* Selected excerpt:
—————

Spotlight: The Benefits of Biomimicry

Millions of years of evolution have shaped organisms to survive and adapt to Earth in remarkable ways, and engineers have been taking note for centuries. Birds inspired human flight, and supercomputers are often tested against the power of brains, for instance.

Mother Nature continues to make her mark on modern engineering, and some researchers are looking to the smallest creatures, like insects, amoebas, and small sea creatures, to solve big problems. Read about a Harvard group that runs an army of termite-inspired robots, a University of Maryland lab interested in tiny, insect-like drones, and a Cornell researcher trying to understand how living creatures can create incredibly strong crystals.

Harvard’s Wyss Institute is a hotbed of biologically inspired engineering. Computer science graduate student Kirstin Petersen got involved in a Wyss and Harvard School of Engineering and Applied Sciences project called TERMES,  three brick-sized robots that are programmed to build structures out of bricks that are roughly the same size. Petersen joined the lab in 2009, and creates the robots’ control and motion systems.

—————

* Material provided:
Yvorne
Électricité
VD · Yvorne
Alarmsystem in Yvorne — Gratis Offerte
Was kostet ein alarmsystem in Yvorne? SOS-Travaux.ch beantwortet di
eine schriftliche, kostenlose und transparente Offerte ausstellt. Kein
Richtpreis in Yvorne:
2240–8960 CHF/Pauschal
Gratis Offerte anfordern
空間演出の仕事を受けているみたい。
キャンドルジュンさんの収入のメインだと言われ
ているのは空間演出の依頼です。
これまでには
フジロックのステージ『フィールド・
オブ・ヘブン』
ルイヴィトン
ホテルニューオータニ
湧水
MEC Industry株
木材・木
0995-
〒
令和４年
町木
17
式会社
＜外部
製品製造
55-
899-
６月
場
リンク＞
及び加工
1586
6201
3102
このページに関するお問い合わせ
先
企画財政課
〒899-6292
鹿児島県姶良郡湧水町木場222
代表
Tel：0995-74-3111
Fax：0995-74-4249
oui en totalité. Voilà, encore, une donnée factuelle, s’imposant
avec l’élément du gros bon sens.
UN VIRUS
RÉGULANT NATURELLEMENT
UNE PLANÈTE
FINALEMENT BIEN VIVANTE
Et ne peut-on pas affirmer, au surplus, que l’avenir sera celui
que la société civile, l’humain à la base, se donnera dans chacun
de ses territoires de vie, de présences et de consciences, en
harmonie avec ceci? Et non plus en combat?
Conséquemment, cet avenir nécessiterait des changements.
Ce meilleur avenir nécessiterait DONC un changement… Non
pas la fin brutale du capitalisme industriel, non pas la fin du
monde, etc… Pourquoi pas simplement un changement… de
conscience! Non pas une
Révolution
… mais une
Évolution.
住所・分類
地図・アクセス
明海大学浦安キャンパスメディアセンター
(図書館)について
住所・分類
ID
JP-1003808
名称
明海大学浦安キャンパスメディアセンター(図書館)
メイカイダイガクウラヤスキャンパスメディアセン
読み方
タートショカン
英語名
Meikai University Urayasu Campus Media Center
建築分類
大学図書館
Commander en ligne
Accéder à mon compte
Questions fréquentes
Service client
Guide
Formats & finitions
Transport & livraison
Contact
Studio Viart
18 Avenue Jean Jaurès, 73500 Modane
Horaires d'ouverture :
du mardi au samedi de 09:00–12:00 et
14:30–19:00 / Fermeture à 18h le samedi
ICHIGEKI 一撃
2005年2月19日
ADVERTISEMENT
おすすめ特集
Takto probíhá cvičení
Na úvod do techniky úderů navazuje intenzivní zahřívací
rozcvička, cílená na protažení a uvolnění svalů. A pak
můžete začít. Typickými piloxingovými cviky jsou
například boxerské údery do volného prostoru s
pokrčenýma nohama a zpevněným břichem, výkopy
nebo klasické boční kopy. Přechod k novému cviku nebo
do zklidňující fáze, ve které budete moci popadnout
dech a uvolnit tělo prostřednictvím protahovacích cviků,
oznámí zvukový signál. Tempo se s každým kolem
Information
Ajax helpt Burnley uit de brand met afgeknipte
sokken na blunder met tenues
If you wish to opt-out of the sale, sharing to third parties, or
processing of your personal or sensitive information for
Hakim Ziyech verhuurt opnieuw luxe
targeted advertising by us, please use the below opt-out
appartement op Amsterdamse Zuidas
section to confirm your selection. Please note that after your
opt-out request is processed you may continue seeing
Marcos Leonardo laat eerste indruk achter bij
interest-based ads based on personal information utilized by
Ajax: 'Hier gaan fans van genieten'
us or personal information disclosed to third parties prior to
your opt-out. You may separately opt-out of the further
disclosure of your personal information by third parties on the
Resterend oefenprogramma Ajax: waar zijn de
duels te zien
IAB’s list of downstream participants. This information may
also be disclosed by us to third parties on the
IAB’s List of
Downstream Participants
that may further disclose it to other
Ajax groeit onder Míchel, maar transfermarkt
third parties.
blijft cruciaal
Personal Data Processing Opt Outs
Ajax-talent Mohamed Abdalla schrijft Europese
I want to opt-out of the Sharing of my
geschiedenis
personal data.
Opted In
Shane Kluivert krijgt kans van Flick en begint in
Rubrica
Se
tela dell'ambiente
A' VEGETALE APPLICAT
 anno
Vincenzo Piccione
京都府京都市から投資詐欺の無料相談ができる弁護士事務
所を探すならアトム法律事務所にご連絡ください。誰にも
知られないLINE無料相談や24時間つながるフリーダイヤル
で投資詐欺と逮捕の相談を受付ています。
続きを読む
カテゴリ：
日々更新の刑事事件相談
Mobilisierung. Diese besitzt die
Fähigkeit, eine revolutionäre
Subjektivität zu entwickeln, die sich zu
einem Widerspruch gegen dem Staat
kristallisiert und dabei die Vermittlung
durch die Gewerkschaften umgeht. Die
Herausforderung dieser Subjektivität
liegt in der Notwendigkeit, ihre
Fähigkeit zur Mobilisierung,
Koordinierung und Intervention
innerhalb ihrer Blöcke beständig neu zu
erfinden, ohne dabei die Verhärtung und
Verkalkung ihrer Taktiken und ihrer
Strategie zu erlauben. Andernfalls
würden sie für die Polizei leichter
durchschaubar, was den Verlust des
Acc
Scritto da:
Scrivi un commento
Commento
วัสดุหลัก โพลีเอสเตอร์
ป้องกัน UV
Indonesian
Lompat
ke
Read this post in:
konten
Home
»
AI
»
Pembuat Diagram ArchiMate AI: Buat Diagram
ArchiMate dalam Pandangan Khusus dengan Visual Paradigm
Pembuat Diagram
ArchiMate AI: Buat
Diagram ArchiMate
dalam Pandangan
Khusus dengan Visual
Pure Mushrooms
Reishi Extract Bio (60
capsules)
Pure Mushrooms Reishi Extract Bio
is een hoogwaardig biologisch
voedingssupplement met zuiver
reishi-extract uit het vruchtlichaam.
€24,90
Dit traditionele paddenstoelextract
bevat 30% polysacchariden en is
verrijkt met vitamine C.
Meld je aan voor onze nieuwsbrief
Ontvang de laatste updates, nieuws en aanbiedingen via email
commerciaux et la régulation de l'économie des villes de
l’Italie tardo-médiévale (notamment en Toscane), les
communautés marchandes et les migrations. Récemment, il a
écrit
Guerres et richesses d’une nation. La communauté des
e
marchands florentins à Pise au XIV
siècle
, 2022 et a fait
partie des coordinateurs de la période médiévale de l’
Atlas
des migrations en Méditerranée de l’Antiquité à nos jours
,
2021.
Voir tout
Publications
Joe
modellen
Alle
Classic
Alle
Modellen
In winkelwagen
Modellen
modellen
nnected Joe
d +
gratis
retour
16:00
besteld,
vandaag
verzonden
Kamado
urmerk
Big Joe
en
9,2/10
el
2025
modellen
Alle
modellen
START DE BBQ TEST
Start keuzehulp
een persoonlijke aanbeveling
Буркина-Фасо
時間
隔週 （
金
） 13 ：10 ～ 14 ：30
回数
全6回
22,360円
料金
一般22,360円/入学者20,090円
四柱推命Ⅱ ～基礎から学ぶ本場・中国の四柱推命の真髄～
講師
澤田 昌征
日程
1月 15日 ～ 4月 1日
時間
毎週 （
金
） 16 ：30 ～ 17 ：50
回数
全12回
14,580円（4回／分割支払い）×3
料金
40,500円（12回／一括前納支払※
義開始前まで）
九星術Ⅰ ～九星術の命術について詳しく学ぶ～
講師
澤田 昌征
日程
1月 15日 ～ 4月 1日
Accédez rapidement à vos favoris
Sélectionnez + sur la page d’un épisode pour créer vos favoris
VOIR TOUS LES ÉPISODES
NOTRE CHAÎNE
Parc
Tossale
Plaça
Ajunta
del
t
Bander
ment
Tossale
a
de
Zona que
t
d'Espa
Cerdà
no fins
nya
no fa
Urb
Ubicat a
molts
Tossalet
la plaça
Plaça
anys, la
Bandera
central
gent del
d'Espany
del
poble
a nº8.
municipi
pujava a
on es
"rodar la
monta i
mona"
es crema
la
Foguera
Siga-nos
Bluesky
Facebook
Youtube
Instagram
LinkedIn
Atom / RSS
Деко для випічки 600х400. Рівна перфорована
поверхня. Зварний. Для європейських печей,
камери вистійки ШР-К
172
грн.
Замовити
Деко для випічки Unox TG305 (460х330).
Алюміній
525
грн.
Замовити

—————

* What to work on:
#1 According to the biomimicry spotlight, in what year did Kirstin Petersen join the lab?
#2 List the small creatures that, according to the biomimicry spotlight, some researchers are looking to in order to solve big problems.
The entries play no part in this exercise.

* Per-task answers:
#1 2009

#2
- Insects
- Amoebas
- Small sea creatures